> **Work instructions**: Rewrite the full material exactly; no line may be skipped.

> **Information given**:
◆ ◆ ◆ ◆

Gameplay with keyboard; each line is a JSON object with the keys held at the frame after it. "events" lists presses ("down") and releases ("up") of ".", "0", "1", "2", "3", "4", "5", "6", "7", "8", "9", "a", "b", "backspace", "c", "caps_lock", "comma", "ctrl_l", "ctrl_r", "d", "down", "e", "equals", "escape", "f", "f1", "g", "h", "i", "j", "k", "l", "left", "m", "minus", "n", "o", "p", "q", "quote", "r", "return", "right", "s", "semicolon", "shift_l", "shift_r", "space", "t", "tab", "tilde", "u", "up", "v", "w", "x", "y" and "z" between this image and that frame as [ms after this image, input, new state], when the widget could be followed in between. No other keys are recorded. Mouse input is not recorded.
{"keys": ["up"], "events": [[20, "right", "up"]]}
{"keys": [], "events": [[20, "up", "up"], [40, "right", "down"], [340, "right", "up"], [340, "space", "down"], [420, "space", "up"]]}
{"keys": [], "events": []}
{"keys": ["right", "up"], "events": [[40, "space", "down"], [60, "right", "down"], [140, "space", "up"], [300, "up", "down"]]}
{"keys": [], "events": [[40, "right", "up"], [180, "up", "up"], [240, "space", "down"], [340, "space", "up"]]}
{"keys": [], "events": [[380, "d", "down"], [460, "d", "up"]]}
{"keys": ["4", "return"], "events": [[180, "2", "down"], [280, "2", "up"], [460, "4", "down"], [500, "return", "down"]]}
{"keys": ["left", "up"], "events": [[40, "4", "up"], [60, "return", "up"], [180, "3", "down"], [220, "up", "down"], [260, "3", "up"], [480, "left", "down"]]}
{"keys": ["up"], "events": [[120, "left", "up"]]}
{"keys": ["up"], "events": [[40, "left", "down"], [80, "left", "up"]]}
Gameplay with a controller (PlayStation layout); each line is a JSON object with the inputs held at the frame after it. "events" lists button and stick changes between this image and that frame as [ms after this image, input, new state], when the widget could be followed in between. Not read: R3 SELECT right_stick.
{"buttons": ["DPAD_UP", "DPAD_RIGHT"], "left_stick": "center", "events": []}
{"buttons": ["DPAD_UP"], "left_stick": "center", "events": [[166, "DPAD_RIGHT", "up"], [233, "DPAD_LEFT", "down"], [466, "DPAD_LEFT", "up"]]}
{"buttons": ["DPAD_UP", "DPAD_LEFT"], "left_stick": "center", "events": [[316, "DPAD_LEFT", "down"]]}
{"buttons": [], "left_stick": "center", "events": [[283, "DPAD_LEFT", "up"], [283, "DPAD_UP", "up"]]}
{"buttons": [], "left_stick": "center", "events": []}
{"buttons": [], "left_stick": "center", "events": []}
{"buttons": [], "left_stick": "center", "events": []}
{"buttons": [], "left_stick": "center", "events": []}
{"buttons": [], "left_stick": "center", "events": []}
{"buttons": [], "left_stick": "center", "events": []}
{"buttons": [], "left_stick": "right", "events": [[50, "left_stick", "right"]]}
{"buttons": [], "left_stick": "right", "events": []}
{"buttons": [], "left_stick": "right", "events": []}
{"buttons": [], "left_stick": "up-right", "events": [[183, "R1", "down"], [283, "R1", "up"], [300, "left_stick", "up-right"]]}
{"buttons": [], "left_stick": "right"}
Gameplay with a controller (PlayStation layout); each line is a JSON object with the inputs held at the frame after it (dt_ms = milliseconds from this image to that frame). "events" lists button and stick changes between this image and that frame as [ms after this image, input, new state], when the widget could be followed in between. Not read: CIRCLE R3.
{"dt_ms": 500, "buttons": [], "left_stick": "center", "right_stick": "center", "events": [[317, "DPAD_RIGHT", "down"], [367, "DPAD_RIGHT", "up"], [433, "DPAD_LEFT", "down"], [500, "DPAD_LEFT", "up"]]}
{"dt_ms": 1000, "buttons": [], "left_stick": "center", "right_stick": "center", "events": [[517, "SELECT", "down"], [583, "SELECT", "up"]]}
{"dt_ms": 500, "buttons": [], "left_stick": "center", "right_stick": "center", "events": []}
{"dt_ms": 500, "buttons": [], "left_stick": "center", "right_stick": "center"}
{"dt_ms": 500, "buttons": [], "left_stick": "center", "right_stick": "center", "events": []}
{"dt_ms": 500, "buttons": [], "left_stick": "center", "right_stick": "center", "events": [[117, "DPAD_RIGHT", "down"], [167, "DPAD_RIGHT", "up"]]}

◆ ◆ ◆ ◆

> **Exercise response**:
Gameplay with keyboard; each line is a JSON object with the keys held at the frame after it. "events" lists presses ("down") and releases ("up") of ".", "0", "1", "2", "3", "4", "5", "6", "7", "8", "9", "a", "b", "backspace", "c", "caps_lock", "comma", "ctrl_l", "ctrl_r", "d", "down", "e", "equals", "escape", "f", "f1", "g", "h", "i", "j", "k", "l", "left", "m", "minus", "n", "o", "p", "q", "quote", "r", "return", "right", "s", "semicolon", "shift_l", "shift_r", "space", "t", "tab", "tilde", "u", "up", "v", "w", "x", "y" and "z" between this image and that frame as [ms after this image, input, new state], when the widget could be followed in between. No other keys are recorded. Mouse input is not recorded.
{"keys": ["up"], "events": [[20, "right", "up"]]}
{"keys": [], "events": [[20, "up", "up"], [40, "right", "down"], [340, "right", "up"], [340, "space", "down"], [420, "space", "up"]]}
{"keys": [], "events": []}
{"keys": ["right", "up"], "events": [[40, "space", "down"], [60, "right", "down"], [140, "space", "up"], [300, "up", "down"]]}
{"keys": [], "events": [[40, "right", "up"], [180, "up", "up"], [240, "space", "down"], [340, "space", "up"]]}
{"keys": [], "events": [[380, "d", "down"], [460, "d", "up"]]}
{"keys": ["4", "return"], "events": [[180, "2", "down"], [280, "2", "up"], [460, "4", "down"], [500, "return", "down"]]}
{"keys": ["left", "up"], "events": [[40, "4", "up"], [60, "return", "up"], [180, "3", "down"], [220, "up", "down"], [260, "3", "up"], [480, "left", "down"]]}
{"keys": ["up"], "events": [[120, "left", "up"]]}
{"keys": ["up"], "events": [[40, "left", "down"], [80, "left", "up"]]}
Gameplay with a controller (PlayStation layout); each line is a JSON object with the inputs held at the frame after it. "events" lists button and stick changes between this image and that frame as [ms after this image, input, new state], when the widget could be followed in between. Not read: R3 SELECT right_stick.
{"buttons": ["DPAD_UP", "DPAD_RIGHT"], "left_stick": "center", "events": []}
{"buttons": ["DPAD_UP"], "left_stick": "center", "events": [[166, "DPAD_RIGHT", "up"], [233, "DPAD_LEFT", "down"], [466, "DPAD_LEFT", "up"]]}
{"buttons": ["DPAD_UP", "DPAD_LEFT"], "left_stick": "center", "events": [[316, "DPAD_LEFT", "down"]]}
{"buttons": [], "left_stick": "center", "events": [[283, "DPAD_LEFT", "up"], [283, "DPAD_UP", "up"]]}
{"buttons": [], "left_stick": "center", "events": []}
{"buttons": [], "left_stick": "center", "events": []}
{"buttons": [], "left_stick": "center", "events": []}
{"buttons": [], "left_stick": "center", "events": []}
{"buttons": [], "left_stick": "center", "events": []}
{"buttons": [], "left_stick": "center", "events": []}
{"buttons": [], "left_stick": "right", "events": [[50, "left_stick", "right"]]}
{"buttons": [], "left_stick": "right", "events": []}
{"buttons": [], "left_stick": "right", "events": []}
{"buttons": [], "left_stick": "up-right", "events": [[183, "R1", "down"], [283, "R1", "up"], [300, "left_stick", "up-right"]]}
{"buttons": [], "left_stick": "right"}
Gameplay with a controller (PlayStation layout); each line is a JSON object with the inputs held at the frame after it (dt_ms = milliseconds from this image to that frame). "events" lists button and stick changes between this image and that frame as [ms after this image, input, new state], when the widget could be followed in between. Not read: CIRCLE R3.
{"dt_ms": 500, "buttons": [], "left_stick": "center", "right_stick": "center", "events": [[317, "DPAD_RIGHT", "down"], [367, "DPAD_RIGHT", "up"], [433, "DPAD_LEFT", "down"], [500, "DPAD_LEFT", "up"]]}
{"dt_ms": 1000, "buttons": [], "left_stick": "center", "right_stick": "center", "events": [[517, "SELECT", "down"], [583, "SELECT", "up"]]}
{"dt_ms": 500, "buttons": [], "left_stick": "center", "right_stick": "center", "events": []}
{"dt_ms": 500, "buttons": [], "left_stick": "center", "right_stick": "center"}
{"dt_ms": 500, "buttons": [], "left_stick": "center", "right_stick": "center", "events": []}
{"dt_ms": 500, "buttons": [], "left_stick": "center", "right_stick": "center", "events": [[117, "DPAD_RIGHT", "down"], [167, "DPAD_RIGHT", "up"]]}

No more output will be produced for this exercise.